Today, this would be called hormone therapy and is used in medical gender reassignment along with counselling. Surgical procedures that follow to alter the body are each individual’s choice. Some choose not to, preferring to just take the hormones. Surgical intervention is a very serious decision and there are safeguards in Australia to ensure that the individual is prepared emotionally, physically and has good mental health strategies beforehand.
In my work as a mental health nurse, I nursed a patient who had been diagnosed with severe borderline personality disorder. Although admitted to the hospital as a male, physical health examination revealed a female with severe self harm scars. She had been abused as a very young child, she told us. She had several admissions to our unit over the next few years for severe self harm and depressive symptoms. I nursed her several times, until the entire institution including the acute unit was decommissioned and replaced by community based units and services. I moved interstate and didn’t meet her again for a few years.
According to her medical records she continued to require admissions to acute care. This isn’t usual for people with serious mental health disorders and is why there needs to be adequate funding and good community supportive services. I’d returned to my former state and commenced a post with an agency as a team leader and worked in many units around the metropolis. One day, I was working in a forensic psych unit and her name on the patient-list caught my eye! One of my duties involved knowing the status and history of all the patients which required reading all the current case file entries.

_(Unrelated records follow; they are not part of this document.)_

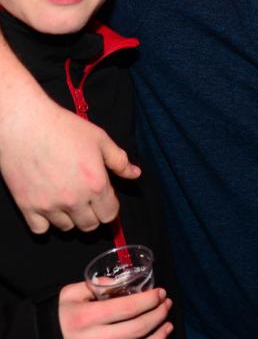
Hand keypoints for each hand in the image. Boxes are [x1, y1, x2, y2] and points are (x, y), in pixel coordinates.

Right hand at [0, 94, 139, 233]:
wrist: (26, 125)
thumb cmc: (64, 128)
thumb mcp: (100, 139)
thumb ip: (119, 160)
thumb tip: (135, 174)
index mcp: (96, 184)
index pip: (110, 215)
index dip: (110, 207)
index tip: (105, 198)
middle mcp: (74, 200)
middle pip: (90, 225)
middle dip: (93, 214)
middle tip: (87, 198)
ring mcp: (49, 206)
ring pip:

Unfortunately she had also demonstrated extremely aggressive behaviour in the intervening years and attempted to strangle a social worker. She would have succeeded if a staff member hadn’t found her. She was charged with attempted murder and was sent to a forensic mental health unit. She also attempted to harm other patients and even visitors. She destroyed her property, other patients’ property and vandalised furniture and curtains.
She had been diagnosed with severe anti social personality disorder in addition to her other DSM disorder by then. I must admit that I agreed with this. She had successfully had gender reassignment surgery (paid for under our “national health” and then changed her mind and attempted to bring charges against the hospital. She had gone through every stage of the two year programme. Her “decision to sue” came within the week. Although it was unsuccessful and no legal action occurred, she didn’t seem bothered. She told me that had enjoyed making problems for others and laughed when I asked her about her life since we last met.
I mention this, not as a criticism of gender reassignment which I believe is a wonderful opportunity for those who truly seek it. I only mention her because she was the only gender reassignment recipient that I ever knew firsthand.